My dynohub is in fine working order,I don't have anything to power with it at the moment .This is my first Superbe,I hope to find more . Brooks saddle will finalize this build someday.


----------



## dnc1 (Apr 10, 2016)

My sentiments exactly re. the lock.
Ebayuk usually has a good range of old brooks saddles and dynohub lighting sets available, though they can be a little pricey.
Good luck with your search.


----------



## Intense One (Apr 10, 2016)

dnc1 said:


> My 1957 Raleigh 'Superbe' single speed with custom purple paint.
> Perfect for those pub rides in the sunshine!
> 
> View attachment 303624
> ...



I like the rake of that fork!  Cool color!


----------



## dnc1 (Apr 10, 2016)

It's Halfords 'berry purple', and is not to everyone's taste.

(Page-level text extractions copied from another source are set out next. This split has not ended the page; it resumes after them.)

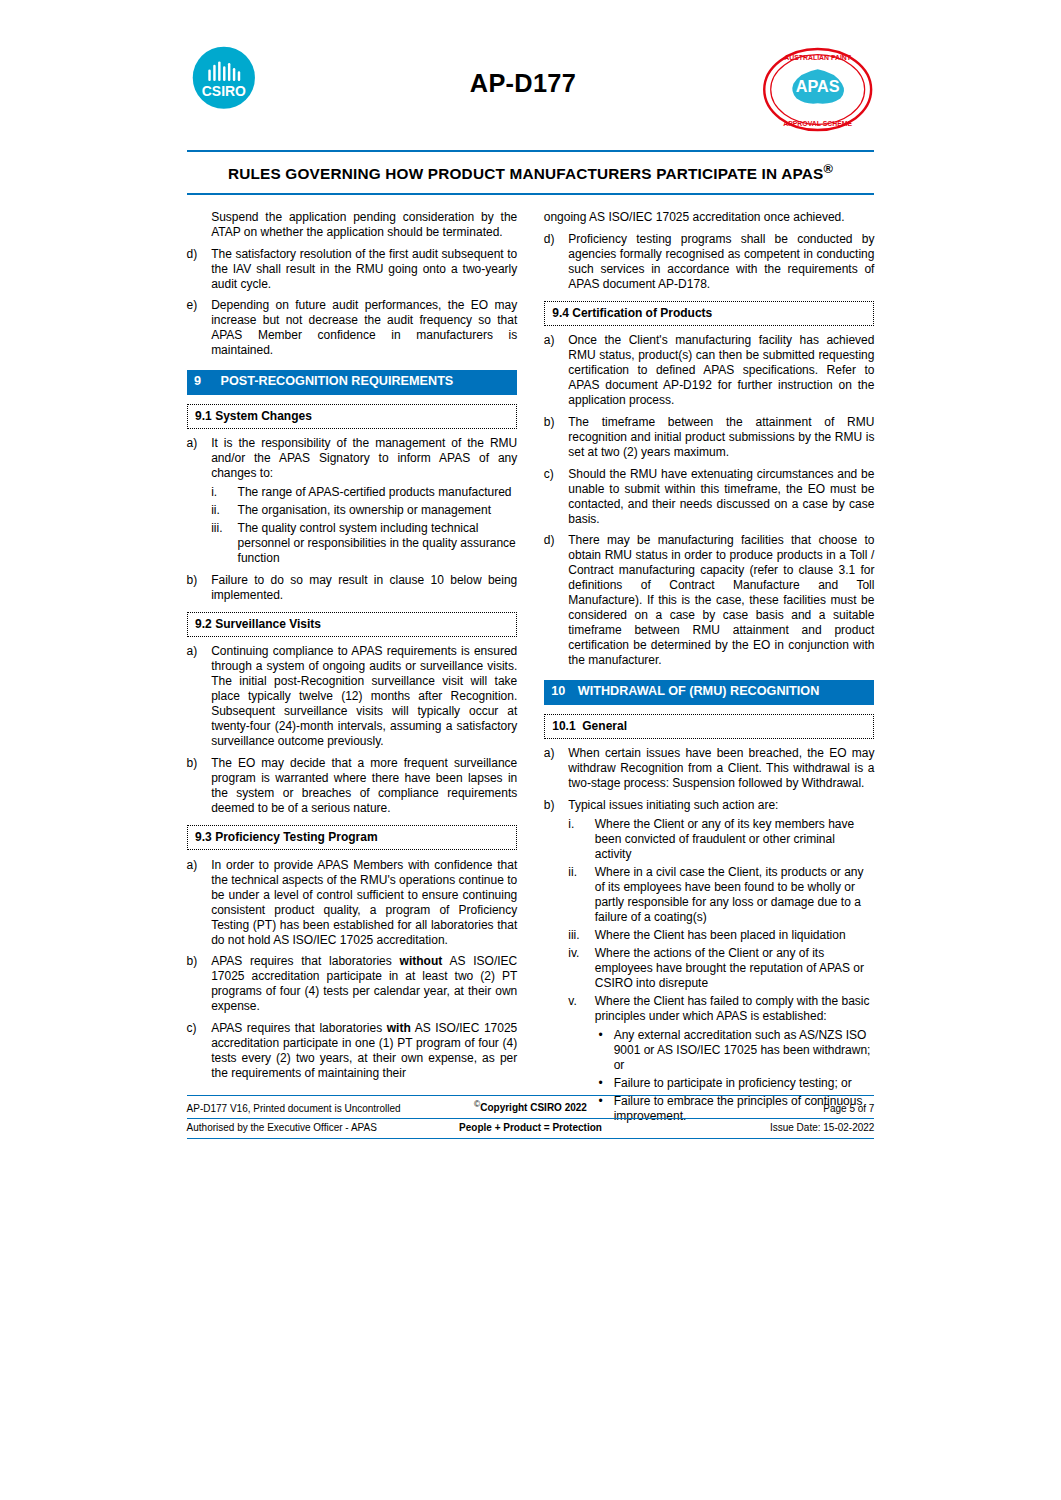CSIRO
AP-D177
AUSTRALIAN PAINT APPROVAL SCHEME APAS
RULES GOVERNING HOW PRODUCT MANUFACTURERS PARTICIPATE IN APAS®
Suspend the application pending consideration by the ATAP on whether the application should be terminated.
The satisfactory resolution of the first audit subsequent to the IAV shall result in the RMU going onto a two-yearly audit cycle.
Depending on future audit performances, the EO may increase but not decrease the audit frequency so that APAS Member confidence in manufacturers is maintained.
9 POST-RECOGNITION REQUIREMENTS
9.1 System Changes
It is the responsibility of the management of the RMU and/or the APAS Signatory to inform APAS of any changes to:
The range of APAS-certified products manufactured
The organisation, its ownership or management
The quality control system including technical personnel or responsibilities in the quality assurance function
Failure to do so may result in clause 10 below being implemented.
9.2 Surveillance Visits
Continuing compliance to APAS requirements is ensured through a system of ongoing audits or surveillance visits. The initial post-Recognition surveillance visit will take place typically twelve (12) months after Recognition. Subsequent surveillance visits will typically occur at twenty-four (24)-month intervals, assuming a satisfactory surveillance outcome previously.
The EO may decide that a more frequent surveillance program is warranted where there have been lapses in the system or breaches of compliance requirements deemed to be of a serious nature.
9.3 Proficiency Testing Program
In order to provide APAS Members with confidence that the technical aspects of the RMU's operations continue to be under a level of control sufficient to ensure continuing consistent product quality, a program of Proficiency Testing (PT) has been established for all laboratories that do not hold AS ISO/IEC 17025 accreditation.
APAS requires that laboratories without AS ISO/IEC 17025 accreditation participate in at least two (2) PT programs of four (4) tests per calendar year, at their own expense.
APAS requires that laboratories with AS ISO/IEC 17025 accreditation participate in one (1) PT program of four (4) tests every (2) two years, at their own expense, as per the requirements of maintaining their
ongoing AS ISO/IEC 17025 accreditation once achieved.
Proficiency testing programs shall be conducted by agencies formally recognised as competent in conducting such services in accordance with the requirements of APAS document AP-D178.
9.4 Certification of Products
Once the Client's manufacturing facility has achieved RMU status, product(s) can then be submitted requesting certification to defined APAS specifications. Refer to APAS document AP-D192 for further instruction on the application process.
The timeframe between the attainment of RMU recognition and initial product submissions by the RMU is set at two (2) years maximum.
Should the RMU have extenuating circumstances and be unable to submit within this timeframe, the EO must be contacted, and their needs discussed on a case by case basis.
There may be manufacturing facilities that choose to obtain RMU status in order to produce products in a Toll / Contract manufacturing capacity (refer to clause 3.1 for definitions of Contract Manufacture and Toll Manufacture). If this is the case, these facilities must be considered on a case by case basis and a suitable timeframe between RMU attainment and product certification be determined by the EO in conjunction with the manufacturer.
10 WITHDRAWAL OF (RMU) RECOGNITION
10.1 General
When certain issues have been breached, the EO may withdraw Recognition from a Client. This withdrawal is a two-stage process: Suspension followed by Withdrawal.
Typical issues initiating such action are:
Where the Client or any of its key members have been convicted of fraudulent or other criminal activity
Where in a civil case the Client, its products or any of its employees have been found to be wholly or partly responsible for any loss or damage due to a failure of a coating(s)
Where the Client has been placed in liquidation
Where the actions of the Client or any of its employees have brought the reputation of APAS or CSIRO into disrepute
Where the Client has failed to comply with the basic principles under which APAS is established:
Any external accreditation such as AS/NZS ISO 9001 or AS ISO/IEC 17025 has been withdrawn; or
Failure to participate in proficiency testing; or
Failure to embrace the principles of continuous improvement.
AP-D177 V16, Printed document is Uncontrolled
©Copyright CSIRO 2022
Page 5 of 7
Authorised by the Executive Officer - APAS
People + Product = Protection
Issue Date: 15-02-2022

It's caused a few raised eyebrows and comments of "WHY??!!!" etc. on my local vintage ride out.
But love it or hate it, I too think its a cool colour.


----------



## dnc1 (May 8, 2016)

Here it is actually outside a pub at the brilliant Wallingford historic vehicle parade this afternoon.


----------



## bulldog1935 (May 8, 2016)

paint's a little hot for me, but I really like the details on the bike - good job

have you tried a locksmith on the fork lock?


----------



## Intense One (May 8, 2016)

I like the rod brake system....looks really cool.   Wish I had one on mine.


----------



## SirMike1983 (May 8, 2016)

Intense One said:


> I like the rod brake system....looks really cool.   Wish I had one on mine.View attachment 314676




The bike you're looking for is called a "Raleigh Dawn". The Dawn was the 26 inch wheel, Raleigh Sports-style frame with rod brakes and, often, a full chain case.


----------